You can season a cast iron stone with a light coating of vegetable oil after cleaning.
How to clean a soapstone pizza stone
Natural soapstone is non-porous and very dense. Use hot soapy water to clean after the stone has cooled, then rinse well and dry.
How to Clean a Burnt Pizza Stone
Maybe you accidentally left your pizza baking too long in the oven, or you set your oven too high. And now your pizza stone is discoloured and darkened.
How to clean a pizza stone that is black? Honestly, it might be a lost cause. But before getting a replacement, you can try and see if baking it clean works.

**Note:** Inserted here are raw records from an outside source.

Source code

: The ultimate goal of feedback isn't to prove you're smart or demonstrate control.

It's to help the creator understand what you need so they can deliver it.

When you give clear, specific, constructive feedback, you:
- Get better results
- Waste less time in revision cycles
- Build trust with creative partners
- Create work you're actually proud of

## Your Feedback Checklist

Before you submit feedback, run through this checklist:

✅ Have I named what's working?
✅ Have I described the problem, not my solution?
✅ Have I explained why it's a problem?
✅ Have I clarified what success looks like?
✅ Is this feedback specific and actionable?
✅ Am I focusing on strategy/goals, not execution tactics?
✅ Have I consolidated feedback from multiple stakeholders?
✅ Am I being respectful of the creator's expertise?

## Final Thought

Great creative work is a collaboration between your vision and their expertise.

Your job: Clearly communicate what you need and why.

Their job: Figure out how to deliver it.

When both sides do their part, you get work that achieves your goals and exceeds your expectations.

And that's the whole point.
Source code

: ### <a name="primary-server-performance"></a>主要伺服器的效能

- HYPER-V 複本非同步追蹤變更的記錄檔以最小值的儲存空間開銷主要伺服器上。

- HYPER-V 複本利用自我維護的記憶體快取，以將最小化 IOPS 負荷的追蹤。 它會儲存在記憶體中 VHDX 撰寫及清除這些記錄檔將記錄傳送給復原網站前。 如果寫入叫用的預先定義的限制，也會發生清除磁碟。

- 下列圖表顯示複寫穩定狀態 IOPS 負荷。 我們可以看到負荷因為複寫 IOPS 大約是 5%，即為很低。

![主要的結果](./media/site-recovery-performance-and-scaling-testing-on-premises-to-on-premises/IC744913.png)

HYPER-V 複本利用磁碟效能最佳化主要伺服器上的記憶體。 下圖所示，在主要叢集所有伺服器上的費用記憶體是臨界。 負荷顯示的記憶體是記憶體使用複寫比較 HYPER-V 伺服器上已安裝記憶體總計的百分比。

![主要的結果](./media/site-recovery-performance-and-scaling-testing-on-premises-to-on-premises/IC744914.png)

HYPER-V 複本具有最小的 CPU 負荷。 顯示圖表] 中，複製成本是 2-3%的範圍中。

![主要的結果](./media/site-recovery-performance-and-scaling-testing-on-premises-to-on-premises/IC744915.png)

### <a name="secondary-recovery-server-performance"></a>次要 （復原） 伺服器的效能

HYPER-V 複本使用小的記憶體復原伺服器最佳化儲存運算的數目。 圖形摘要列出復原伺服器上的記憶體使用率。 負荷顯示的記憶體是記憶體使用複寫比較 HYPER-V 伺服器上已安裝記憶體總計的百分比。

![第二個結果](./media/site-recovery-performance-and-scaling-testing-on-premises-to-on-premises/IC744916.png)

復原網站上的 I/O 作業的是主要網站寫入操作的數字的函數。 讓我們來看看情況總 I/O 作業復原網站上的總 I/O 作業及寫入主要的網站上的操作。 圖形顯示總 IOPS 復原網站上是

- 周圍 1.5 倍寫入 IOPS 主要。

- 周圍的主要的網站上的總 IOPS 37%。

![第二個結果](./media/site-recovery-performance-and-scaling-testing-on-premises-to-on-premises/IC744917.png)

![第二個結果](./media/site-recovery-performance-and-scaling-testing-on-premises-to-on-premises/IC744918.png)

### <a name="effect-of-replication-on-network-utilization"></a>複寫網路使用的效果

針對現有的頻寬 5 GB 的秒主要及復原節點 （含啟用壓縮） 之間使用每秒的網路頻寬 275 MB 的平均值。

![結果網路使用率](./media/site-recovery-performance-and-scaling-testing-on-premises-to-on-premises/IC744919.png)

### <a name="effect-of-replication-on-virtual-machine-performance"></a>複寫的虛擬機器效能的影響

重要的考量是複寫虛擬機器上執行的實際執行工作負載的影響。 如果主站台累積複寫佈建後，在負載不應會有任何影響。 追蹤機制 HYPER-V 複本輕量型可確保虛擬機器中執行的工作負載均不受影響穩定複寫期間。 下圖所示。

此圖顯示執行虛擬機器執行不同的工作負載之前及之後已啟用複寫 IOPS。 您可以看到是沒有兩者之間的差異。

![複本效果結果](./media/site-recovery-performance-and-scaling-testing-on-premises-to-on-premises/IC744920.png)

Preheat your oven to 260ºC (500ºF). Once it’s reached that temperature, set the pizza stone in the oven and let it bake for about an hour.
Switch the oven off and let the stone cool inside (should take about 1–2 hours). Use a stone brush to gently scrub the black stains off. Use a damp cloth to wipe any residue off.
If that doesn’t work? Well, your pizza stone has bitten the crust.
Cleaning a Mouldy Pizza Stone
If you leave water trapped in the cracks of a pizza stone, the moisture could cause mould to grow.
Most mould cultures cannot survive in temperatures above 60ºC, but it’s better to be safe than sorry. No one wants mould on a good slice!
You can try cleaning a mouldy stone using vinegar and baking soda. Mix 2 parts baking soda with one part white vinegar, then apply to the mouldy areas. Let it sit for 30 minutes, then scrub in a circular motion.
Wipe the stone clean with a damp cloth. Do not bake while the stone is wet – it should be completely dry before you stick it in the oven.
Under no circumstances should you use bleach, hydrogen peroxide, or detergent to try and kill off the mould.
What Not to Use on a Pizza Stone
We’ve told you what to use when cleaning pizza stones, but is there anything that shouldn’t go near one? Absolutely!
- Soap (dish soap or otherwise)
- Chemical products (especially liquids)
Additionally, do not use steel wool, a metal spatula, or any other metal implements when cleaning.
These will scratch the surface and cause nicks where debris could get stuck. The nicks could lead to larger cracks through repeated heat stress.
Regarding oil – you may feel like you’ll need to season your stone like a cast iron skillet. Resist the urge – it doesn’t do anything. In fact, applying oil to a porous surface might do more harm than good!
What If Someone Soaped My Pizza Stone?
Maybe your well-meaning partner decided they’d do the dishes for you. Maybe your friend washed up to return the favour of a good pizza.
But now you’re worried that your next pan-tastic creation will taste of soap with a soggy dough.
Horrible breach of crust, really.
You can still fix it, though! Cover the surface with old pieces of white bread and bake until the bread is toasted. That should absorb any soapy residue and flavour. You can also do a quick clean afterwards to be extra sure.
NOTE: If you’ve hired a professional cleaner to help tidy up after a pizza party, let them know not to wash the stone!
It’s a Pizz’a Cake!
If you take care of your pizza stone well, then it can last you years. Know how to clean a pizza stone, store it well, and maintain its structural integrity. It’s the yeast you can do for a tool as handy as this one.
There are times when you shouldn’t use a pizza stone, like when you’re hangry and need food immediamente. But for the true pizza aficiona-dough, a pizza stone is an irreplaceable member of our kitchen cookware.